**** Fragmento del documento

Tengo, desde pequeña, unos amigos cuya familia tiene sus raíces en una vieja casona cerca de una aldea. No es un palacio, pero impone por lo vieja y cuidada, y porque ha pasado de padres a hijos desde generaciones.

Para ellos -y, hasta cierto punto, para mí- es el centro del mundo porque es el centro de su identidad. De allí han salido y allí vuelven siempre que pueden, dando vida de nuevo a estancias que recuerdan el eco de pasos familiares desde hace más de un siglo.

El primer dueño que conocí acabó allí sus días, señor del lugar, y mandó inscribir junto a la cancela unos versos en francés que se me quedaron grabados: «Plus me plait le sejour qui ont bati mes ayeux que du roman palais le front audacieux»: más me place la casa que construyeron mis abuelos que del palacio romano el frontispicio audaz.

Perder la vivienda por el impuesto de sucesiones es cada vez más frecuente, una forma artera de desahucio por el que no se manifiesta ningún Iglesias ni ninguna Colau

Pero el tiempo no ha sido benévolo con mis amigos y, aunque sobreviven dignamente, muerto el dueño que yo conocí no pueden pagar el impuesto sobre la herencia, y van a perder la casa, que es más su casa en un sentido que los pisos que eventualmente habitan.

********

Enunciado A: Transcribe sin cambios las líneas de los registros, comenzando por la primera y siguiendo hasta la línea que contiene "The green matte shirt at center is located", incluida esta.

**** Registros dados

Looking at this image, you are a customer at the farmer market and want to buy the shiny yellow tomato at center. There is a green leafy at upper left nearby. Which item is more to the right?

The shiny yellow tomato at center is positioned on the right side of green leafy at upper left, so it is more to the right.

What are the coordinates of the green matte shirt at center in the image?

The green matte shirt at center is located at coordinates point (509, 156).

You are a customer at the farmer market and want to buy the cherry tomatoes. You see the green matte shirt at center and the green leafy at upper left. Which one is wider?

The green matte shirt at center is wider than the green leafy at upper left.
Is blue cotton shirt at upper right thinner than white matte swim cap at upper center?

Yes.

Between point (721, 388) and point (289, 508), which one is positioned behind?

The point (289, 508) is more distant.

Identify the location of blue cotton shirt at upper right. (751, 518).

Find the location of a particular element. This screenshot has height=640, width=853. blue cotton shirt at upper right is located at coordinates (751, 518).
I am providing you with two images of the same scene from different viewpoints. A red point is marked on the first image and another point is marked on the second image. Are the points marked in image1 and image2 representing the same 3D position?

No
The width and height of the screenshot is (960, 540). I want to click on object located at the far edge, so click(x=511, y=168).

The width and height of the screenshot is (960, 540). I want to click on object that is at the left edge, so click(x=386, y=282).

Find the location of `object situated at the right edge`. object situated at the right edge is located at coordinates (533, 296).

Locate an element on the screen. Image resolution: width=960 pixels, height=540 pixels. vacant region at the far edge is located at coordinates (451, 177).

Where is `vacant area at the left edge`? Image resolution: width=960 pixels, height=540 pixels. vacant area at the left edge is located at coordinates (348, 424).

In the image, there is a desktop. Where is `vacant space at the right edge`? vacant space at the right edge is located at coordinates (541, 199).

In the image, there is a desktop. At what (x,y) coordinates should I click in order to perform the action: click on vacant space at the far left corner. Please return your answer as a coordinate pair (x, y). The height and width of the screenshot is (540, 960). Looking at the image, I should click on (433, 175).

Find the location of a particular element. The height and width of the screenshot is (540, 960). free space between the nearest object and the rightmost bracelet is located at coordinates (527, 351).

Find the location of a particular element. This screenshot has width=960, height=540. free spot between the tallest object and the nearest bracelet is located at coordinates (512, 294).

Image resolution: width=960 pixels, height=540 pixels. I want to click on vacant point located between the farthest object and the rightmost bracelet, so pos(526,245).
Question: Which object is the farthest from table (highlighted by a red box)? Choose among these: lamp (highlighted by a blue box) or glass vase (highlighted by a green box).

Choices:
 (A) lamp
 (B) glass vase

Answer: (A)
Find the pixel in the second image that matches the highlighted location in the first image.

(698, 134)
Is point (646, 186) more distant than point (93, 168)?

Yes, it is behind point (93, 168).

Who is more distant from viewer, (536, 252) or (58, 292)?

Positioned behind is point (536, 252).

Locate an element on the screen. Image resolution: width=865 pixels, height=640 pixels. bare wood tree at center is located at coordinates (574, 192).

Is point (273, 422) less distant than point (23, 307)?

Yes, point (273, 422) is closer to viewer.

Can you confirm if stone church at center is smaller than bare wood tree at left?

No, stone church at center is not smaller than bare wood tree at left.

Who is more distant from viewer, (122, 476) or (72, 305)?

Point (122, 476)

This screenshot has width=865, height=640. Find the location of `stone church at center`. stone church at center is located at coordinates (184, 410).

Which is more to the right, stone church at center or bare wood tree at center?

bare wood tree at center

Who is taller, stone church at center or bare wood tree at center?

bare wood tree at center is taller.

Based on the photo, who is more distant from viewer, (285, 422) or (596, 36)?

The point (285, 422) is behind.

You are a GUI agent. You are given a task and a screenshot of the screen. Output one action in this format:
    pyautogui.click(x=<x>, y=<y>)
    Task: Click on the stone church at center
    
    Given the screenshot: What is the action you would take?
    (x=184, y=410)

********

Enunciado B: Del texto sobre la casa familiar, copia palabra por palabra el pasaje que empieza en "Perder la vivienda" y sigue hasta "que eventualmente habitan.".

Solución A:
Looking at this image, you are a customer at the farmer market and want to buy the shiny yellow tomato at center. There is a green leafy at upper left nearby. Which item is more to the right?

The shiny yellow tomato at center is positioned on the right side of green leafy at upper left, so it is more to the right.

What are the coordinates of the green matte shirt at center in the image?

The green matte shirt at center is located at coordinates point (509, 156).

Solución B:
Perder la vivienda por el impuesto de sucesiones es cada vez más frecuente, una forma artera de desahucio por el que no se manifiesta ningún Iglesias ni ninguna Colau

Pero el tiempo no ha sido benévolo con mis amigos y, aunque sobreviven dignamente, muerto el dueño que yo conocí no pueden pagar el impuesto sobre la herencia, y van a perder la casa, que es más su casa en un sentido que los pisos que eventualmente habitan.